Vault gives us some awesome features right out of the box, my favorites being auditing of all access requests, and a break-glass procedure that gives us the ability to lock down all systems and make them inaccessible in case of a security breach.

But the biggest win became clear as we kicked off the process of architecting our new infrastructure that has the ability to host a variety of platforms and multiple product tenants. This is not a simple endeavor. Adding to the complexity, we’re going to build two overlapping environmental dimensions: infrastructure environments for promoting changes to the underlying server images and tenant environments for developing, testing and releasing products. These two overlapping dimensions have to work in conjunction, without duplicating the entire stack for every permutation of the platform, while at the same time ensuring that members’ data, and the systems that access it, is limited to authorized personnel only. As a result of our systems integration with Vault, a lot of these features will be much easier to implement.

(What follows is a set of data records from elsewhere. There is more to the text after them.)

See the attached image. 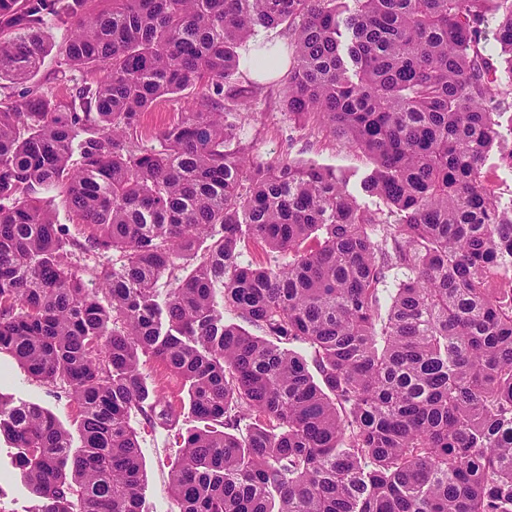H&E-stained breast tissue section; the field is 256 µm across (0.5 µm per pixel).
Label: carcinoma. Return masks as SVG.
I'll return each instance as SVG.
<instances>
[{
	"label": "carcinoma",
	"mask_w": 512,
	"mask_h": 512,
	"mask_svg": "<svg viewBox=\"0 0 512 512\" xmlns=\"http://www.w3.org/2000/svg\"><path fill=\"white\" fill-rule=\"evenodd\" d=\"M51 24L84 75L63 92L34 81ZM278 26L289 114L361 152L383 208L332 168L232 146L224 81ZM3 80L27 87L0 97V352L79 410L76 446L0 396L35 512H145L128 415H171L143 354L203 422L172 470L177 512H512V199L484 172L493 151L512 168V0H0ZM187 90L161 149L132 137ZM56 185L95 228L81 248L123 258L92 288L38 197ZM247 239L288 264L244 261Z\"/></svg>",
	"instance_id": "obj_1"
}]
</instances>
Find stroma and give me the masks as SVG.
<instances>
[{
	"label": "stroma",
	"instance_id": "obj_1",
	"mask_svg": "<svg viewBox=\"0 0 512 512\" xmlns=\"http://www.w3.org/2000/svg\"><path fill=\"white\" fill-rule=\"evenodd\" d=\"M287 74V69L283 68L275 77L258 81L243 68L225 83L224 105L239 113V138L252 146L253 157L260 162L291 159L336 168L346 176L349 190L356 192L362 205L372 210L381 208L380 199L360 191V183L369 171L366 158L348 144L334 140L318 124L312 122L302 128L289 116L283 103ZM191 102V95L186 93L160 99L154 110L142 117L139 139L145 146L157 147L159 131L180 118ZM39 196L54 209L58 223L66 225L69 238L76 246L73 263L91 272L119 262L120 257L115 252L78 251L77 246L84 243L89 227L69 209L61 188L41 190ZM140 369L149 389L161 390L172 412V421L166 425L150 421L137 411L130 412L128 417L130 428L138 436L145 464V509L146 512H172L171 469L181 453L179 435L193 427L195 420L189 411L187 388L180 378L149 356L141 357ZM0 394L17 403L39 404L69 431L77 429L78 411L70 398L61 389L30 377L5 353H0ZM37 503L21 476L17 449L1 439L0 512H34Z\"/></svg>",
	"mask_w": 512,
	"mask_h": 512
}]
</instances>
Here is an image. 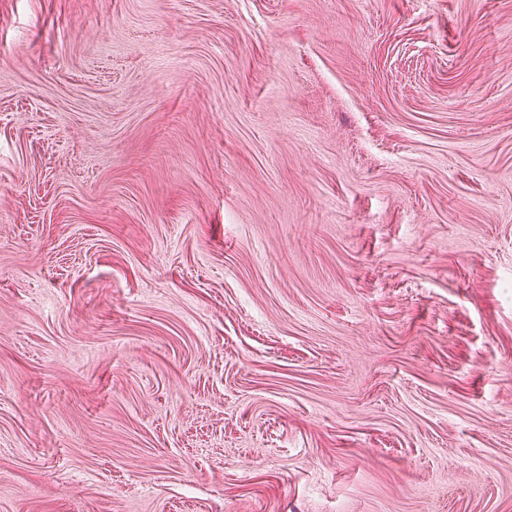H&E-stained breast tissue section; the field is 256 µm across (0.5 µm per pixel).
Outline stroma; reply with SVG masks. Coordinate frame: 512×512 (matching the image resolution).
<instances>
[{
    "instance_id": "35a3bbf8",
    "label": "stroma",
    "mask_w": 512,
    "mask_h": 512,
    "mask_svg": "<svg viewBox=\"0 0 512 512\" xmlns=\"http://www.w3.org/2000/svg\"><path fill=\"white\" fill-rule=\"evenodd\" d=\"M0 512H512V0H0Z\"/></svg>"
}]
</instances>
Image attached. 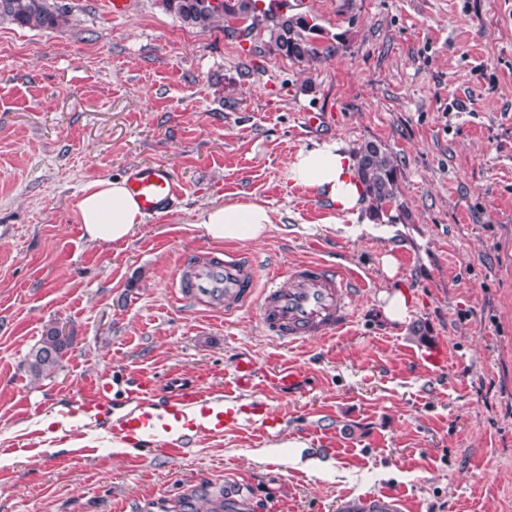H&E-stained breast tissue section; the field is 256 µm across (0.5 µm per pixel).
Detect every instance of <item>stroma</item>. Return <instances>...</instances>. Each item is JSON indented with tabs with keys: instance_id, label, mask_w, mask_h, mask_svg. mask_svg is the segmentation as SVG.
Masks as SVG:
<instances>
[{
	"instance_id": "1",
	"label": "stroma",
	"mask_w": 512,
	"mask_h": 512,
	"mask_svg": "<svg viewBox=\"0 0 512 512\" xmlns=\"http://www.w3.org/2000/svg\"><path fill=\"white\" fill-rule=\"evenodd\" d=\"M59 2L66 26L0 23V448L14 454L0 512H178L204 492L239 512H362L383 492L420 512H512V0H354L348 19L341 0H286L343 36L307 65L269 52L263 30L188 27L158 0L124 19ZM331 139L396 157L406 218L334 229L312 188L285 187L288 160ZM148 163L175 173L179 204L122 244L90 241L82 187ZM240 201L273 211L266 236L209 239L201 212ZM227 249L283 286L311 258L361 275L351 326L290 347L263 332L258 305L190 310L175 271ZM397 286L413 306L403 324L379 299ZM53 326L70 347L32 378L25 362ZM430 343L443 367L413 359ZM241 359L255 378L224 400L237 423L180 460L107 441L59 460L74 442L48 422L94 380L117 416L140 372L161 399L180 383L216 389ZM284 362L305 367L304 391L268 386ZM293 441L327 469L292 463ZM274 443L281 458L266 460Z\"/></svg>"
}]
</instances>
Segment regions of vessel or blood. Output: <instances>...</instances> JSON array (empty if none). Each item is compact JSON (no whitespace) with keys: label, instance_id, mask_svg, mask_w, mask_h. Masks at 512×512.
Masks as SVG:
<instances>
[{"label":"vessel or blood","instance_id":"1","mask_svg":"<svg viewBox=\"0 0 512 512\" xmlns=\"http://www.w3.org/2000/svg\"><path fill=\"white\" fill-rule=\"evenodd\" d=\"M126 185L140 209L154 214L172 206L182 189L170 168L145 164L131 170ZM288 284L276 280L260 282L253 262L233 252L207 254L195 259L191 267L175 272L171 286L181 301L198 312L234 314L252 301L260 303L264 329L282 343L292 345L324 339L343 330L352 318V303L363 282L349 277L323 260H307L288 269ZM305 374L298 365H282L270 385L288 395L301 389ZM154 376L138 375L130 391L141 398L137 410L111 417L109 382L99 380L80 405L79 414L60 412L58 431L70 434L80 427L105 423L113 438L138 443H162L164 455L172 460L187 452L190 433L211 428L223 430L234 424L236 414L224 405L222 394L212 395L192 385L176 386L163 400L152 397Z\"/></svg>","mask_w":512,"mask_h":512}]
</instances>
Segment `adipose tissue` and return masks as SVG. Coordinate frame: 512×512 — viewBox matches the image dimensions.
<instances>
[{"instance_id": "adipose-tissue-1", "label": "adipose tissue", "mask_w": 512, "mask_h": 512, "mask_svg": "<svg viewBox=\"0 0 512 512\" xmlns=\"http://www.w3.org/2000/svg\"><path fill=\"white\" fill-rule=\"evenodd\" d=\"M289 186H308L321 194L335 214L357 219L367 206L356 175V159L342 143L324 141L300 150L286 165ZM77 215L89 240L98 244L127 241L144 215L124 181L100 179L83 187ZM274 222L272 210L256 202H236L207 208L200 225L215 241L255 242Z\"/></svg>"}]
</instances>
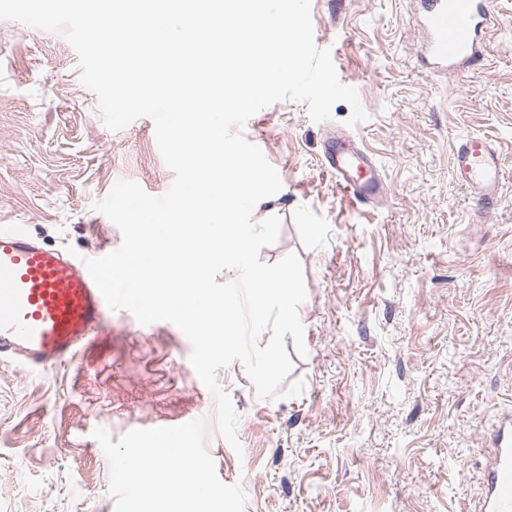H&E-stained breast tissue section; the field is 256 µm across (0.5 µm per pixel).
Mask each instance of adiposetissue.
<instances>
[{"instance_id":"ef3b65f1","label":"adipose tissue","mask_w":512,"mask_h":512,"mask_svg":"<svg viewBox=\"0 0 512 512\" xmlns=\"http://www.w3.org/2000/svg\"><path fill=\"white\" fill-rule=\"evenodd\" d=\"M178 468L154 467V451L123 462L130 486L149 512H212L215 491L201 489L196 475L202 466L193 449L175 452Z\"/></svg>"}]
</instances>
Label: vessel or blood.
<instances>
[{
    "mask_svg": "<svg viewBox=\"0 0 512 512\" xmlns=\"http://www.w3.org/2000/svg\"><path fill=\"white\" fill-rule=\"evenodd\" d=\"M422 45L443 70L471 66L479 35L497 23L493 0H420ZM325 164L356 199L375 196L372 157L355 148L330 149ZM457 180L484 208L501 199L500 157L483 137L469 136L454 153ZM107 304L84 263L38 245L20 228L0 226V358L46 369L73 358L103 326ZM481 512H512V422L492 438V455L479 492Z\"/></svg>",
    "mask_w": 512,
    "mask_h": 512,
    "instance_id": "vessel-or-blood-1",
    "label": "vessel or blood"
}]
</instances>
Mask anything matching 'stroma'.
<instances>
[{"label": "stroma", "instance_id": "obj_1", "mask_svg": "<svg viewBox=\"0 0 512 512\" xmlns=\"http://www.w3.org/2000/svg\"><path fill=\"white\" fill-rule=\"evenodd\" d=\"M494 7L502 24L478 62L445 73L420 55L413 0H311L315 44L367 120L347 126L339 102L317 123L285 99L243 127L282 180L253 209L254 222L281 221L259 259L293 253L303 268L306 355L285 341L303 392L262 399L241 362L220 369L234 451L186 336L106 311L95 345L61 365L0 359V512H143L114 491L116 459L194 418L199 481L223 493L214 512H480L489 436L512 417V0ZM336 131L373 157V199L327 169ZM469 135L500 155L495 208L453 175ZM116 180L153 196L171 186L153 121L108 129L74 48L0 19V225L103 257L122 236L93 204Z\"/></svg>", "mask_w": 512, "mask_h": 512}]
</instances>
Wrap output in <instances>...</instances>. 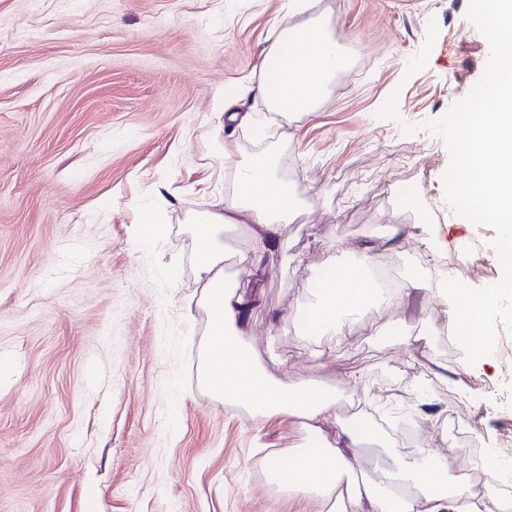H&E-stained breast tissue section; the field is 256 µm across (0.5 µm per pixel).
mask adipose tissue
Masks as SVG:
<instances>
[{"instance_id":"ef3b65f1","label":"adipose tissue","mask_w":512,"mask_h":512,"mask_svg":"<svg viewBox=\"0 0 512 512\" xmlns=\"http://www.w3.org/2000/svg\"><path fill=\"white\" fill-rule=\"evenodd\" d=\"M331 27L328 18L313 31L290 25L287 17H274L262 69L276 83L236 86L224 101L228 121L237 119L238 103L256 96L266 98L276 112L314 111L323 102L328 83L346 63ZM300 202L296 187L280 177L274 154L263 151L237 163L229 197L191 215L199 253L196 281L208 314L201 366L204 385L217 400L239 402L261 415L297 423L308 445L290 454L284 470L278 466L277 454L267 453L266 467L291 493L314 503L318 512H499L500 498L477 496L455 480L458 450L454 447L440 454L422 445L416 456L393 458L378 476H365L361 434L341 424L335 387L321 386L308 377L279 385L254 359L243 340L250 310L247 287L224 280V227L251 225L247 260L259 272L285 249L281 226L290 221ZM399 242L394 228L380 243L351 244L357 264L333 263L328 274L315 281L319 300L307 316V327L320 336L342 335V324L355 306L369 296L383 297L367 271Z\"/></svg>"}]
</instances>
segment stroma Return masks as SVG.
Masks as SVG:
<instances>
[{"label":"stroma","instance_id":"1","mask_svg":"<svg viewBox=\"0 0 512 512\" xmlns=\"http://www.w3.org/2000/svg\"><path fill=\"white\" fill-rule=\"evenodd\" d=\"M0 0V512H317L277 490L264 451L304 433L214 399L199 381L207 316L195 294L189 216L231 192L229 169L257 153L228 130L224 99L259 82L275 14L328 15L348 56L321 106L268 121L266 149L302 198L282 227L246 341L283 385L363 373L414 402L423 377L439 413L422 439L466 427L512 437V368L468 365L451 347L443 295L366 303L341 342L314 344L299 320L313 279L359 240L399 225L386 252L403 279L430 278L459 215L445 200L449 154L428 130L482 78L485 37L469 0ZM416 129L432 144L402 137ZM229 159H216L220 150ZM158 230L146 234L147 225ZM251 227L224 232L232 278L251 279ZM428 342L413 372L391 323ZM366 474L400 455L373 415Z\"/></svg>","mask_w":512,"mask_h":512}]
</instances>
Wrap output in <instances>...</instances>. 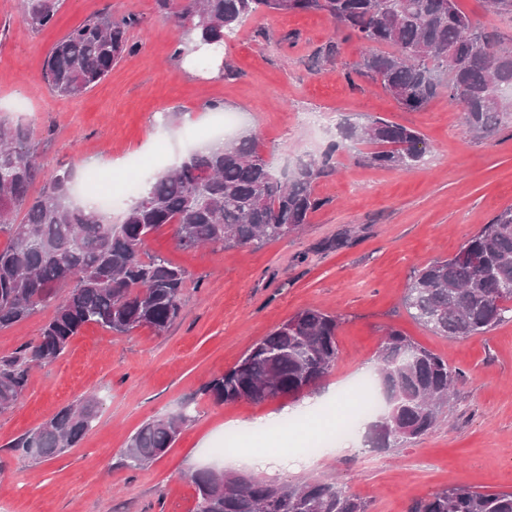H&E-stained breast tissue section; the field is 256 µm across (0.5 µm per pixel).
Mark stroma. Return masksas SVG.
Returning a JSON list of instances; mask_svg holds the SVG:
<instances>
[{
  "label": "stroma",
  "mask_w": 512,
  "mask_h": 512,
  "mask_svg": "<svg viewBox=\"0 0 512 512\" xmlns=\"http://www.w3.org/2000/svg\"><path fill=\"white\" fill-rule=\"evenodd\" d=\"M110 12L136 21L132 52L98 86L76 98L56 95L42 70L52 45L84 21ZM334 25L318 12L263 13L249 18L220 54L175 59L182 36L157 0H63L51 27L26 23L20 0H0V118L34 129L43 177L72 169L76 188L92 172L120 180L132 158L166 171L172 160L213 139L218 113L238 115V133L256 135L273 169L316 157L335 133L301 121L331 112L363 122L382 117L419 131L421 163L408 170L371 168L338 155L336 172L316 186L323 206L300 233L263 246L194 249L178 245L173 226L144 249L187 273L181 312L164 334L139 328L125 335L85 326L56 360L34 367L19 400L0 411V512H193L189 475L222 466L216 449L227 425L295 404V397L216 405L203 395L214 377L296 311L339 315L338 358L314 393L349 391L376 362L386 328L447 359L463 379L428 435L381 452L338 446L300 455L296 438L253 434L246 449L283 456L270 481L336 477L368 501V512H409L413 502L465 483L512 490V321L482 336L451 340L414 320L403 306L414 272L461 245L512 206V123L491 138L465 131L462 112L438 96L417 111L401 108L363 78L348 80L363 49L344 44L329 64L316 59ZM234 76L225 77V67ZM346 237L343 248L336 238ZM45 306L0 330V356L35 341L53 316ZM96 395L99 414L73 448L45 462L19 457L14 440L58 410ZM189 407L191 419L153 463L127 468L122 452L148 420Z\"/></svg>",
  "instance_id": "obj_1"
}]
</instances>
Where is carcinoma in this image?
<instances>
[{
  "label": "carcinoma",
  "mask_w": 512,
  "mask_h": 512,
  "mask_svg": "<svg viewBox=\"0 0 512 512\" xmlns=\"http://www.w3.org/2000/svg\"><path fill=\"white\" fill-rule=\"evenodd\" d=\"M62 0H23L22 17L50 26ZM183 23L174 57L198 45L224 48V39L258 12H320L342 38L328 43L332 61L342 44L367 48L355 73L381 87L399 105L417 110L441 93L462 109L466 132L486 138L512 115V48L475 24L457 0H158ZM134 21L104 15L57 40L43 79L61 97H78L103 82L125 53ZM340 141L318 157L300 159L288 180L263 159L258 139L241 135L218 148L203 147L154 178L151 191L126 211L120 224L105 222L72 199V169L59 168L31 193L42 165L34 131L21 120H0V329L56 302L36 342L0 356V411L22 395L33 367L64 353L87 324L116 334L148 328L160 335L179 317L185 272L165 257L143 251L145 239L174 226L182 248L206 244L259 246L299 231L324 205L318 181L336 171L346 144L369 143L359 162L408 170L421 159V134L372 117L339 123ZM71 285L63 298L58 288ZM403 305L417 322L451 340L483 335L512 321V207L470 237L451 257L417 271ZM337 315L307 307L255 343L232 369L207 383L213 403H262L299 393L330 373L338 357ZM383 406L368 416L364 442L392 448L430 433L462 373L401 331L385 332L376 356ZM90 395L61 408L13 444L25 457L47 461L75 447L98 416ZM187 412L157 416L141 426L123 452L139 469L175 442ZM193 512H368V505L333 479L286 483L254 477L241 484L224 469L191 473ZM409 512H512V491L477 490L460 483L416 501Z\"/></svg>",
  "instance_id": "obj_1"
}]
</instances>
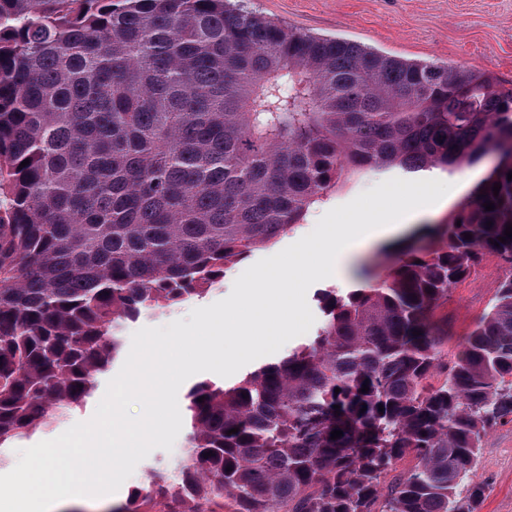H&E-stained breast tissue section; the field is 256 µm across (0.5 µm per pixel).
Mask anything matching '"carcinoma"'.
I'll list each match as a JSON object with an SVG mask.
<instances>
[{
    "mask_svg": "<svg viewBox=\"0 0 512 512\" xmlns=\"http://www.w3.org/2000/svg\"><path fill=\"white\" fill-rule=\"evenodd\" d=\"M490 153L436 247L319 293L320 332L288 356L196 385L179 484L113 512H473L482 439L512 421V86L231 0H0V453L83 404L121 320L220 283L344 172ZM489 257L505 274L447 355L441 309Z\"/></svg>",
    "mask_w": 512,
    "mask_h": 512,
    "instance_id": "1",
    "label": "carcinoma"
}]
</instances>
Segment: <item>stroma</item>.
<instances>
[{
  "label": "stroma",
  "instance_id": "35a3bbf8",
  "mask_svg": "<svg viewBox=\"0 0 512 512\" xmlns=\"http://www.w3.org/2000/svg\"><path fill=\"white\" fill-rule=\"evenodd\" d=\"M258 14L304 32L348 39L382 53L409 60H433L488 70L512 82V0H246ZM392 176L371 173L348 175L330 198L309 211L305 227L347 223L351 212L374 210ZM244 265L228 270L219 285L182 304L145 311L133 321L122 322L123 341L144 327H163L190 312L227 296ZM500 264H483L476 274L453 290L448 299V347L456 349L486 308L498 280ZM123 365L115 360L108 372L97 377L83 407L77 408L55 427L34 429L0 453V474L17 463L19 450L51 440L76 423L93 416L108 382ZM185 435H178L172 449H155L140 461L133 474L106 502L91 500L83 512H104L105 504H124L134 486L153 475L175 481L185 458ZM475 478L485 493L475 512H512V421L497 425L484 438L477 459Z\"/></svg>",
  "mask_w": 512,
  "mask_h": 512
}]
</instances>
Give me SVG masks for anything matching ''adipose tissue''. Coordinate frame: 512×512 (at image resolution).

Thanks to HashiCorp’s other products, we can integrate service discovery (Consul), scheduler (Nomad), and secrets management (Vault) across federated VPCs in a multi-tenant environment. We are now exploring the use of Nomad’s “regions” to manage our platform deployment, with its “data center” concept used to manage tenants. Finally, with Vault as our security control plane, we control access and prevent environmental cross-contamination. Namespacing regions and datacenters, in conjunction with Vault X.509 certificates backend, make a robust set of controls we can dynamically configure and deploy.

At Oscar, our members’ security and privacy is paramount. As SREs, we work on technology a few layers beneath the member products and on tools that are undetectable to members, but our organization is critical to strengthening the trust that binds us to them.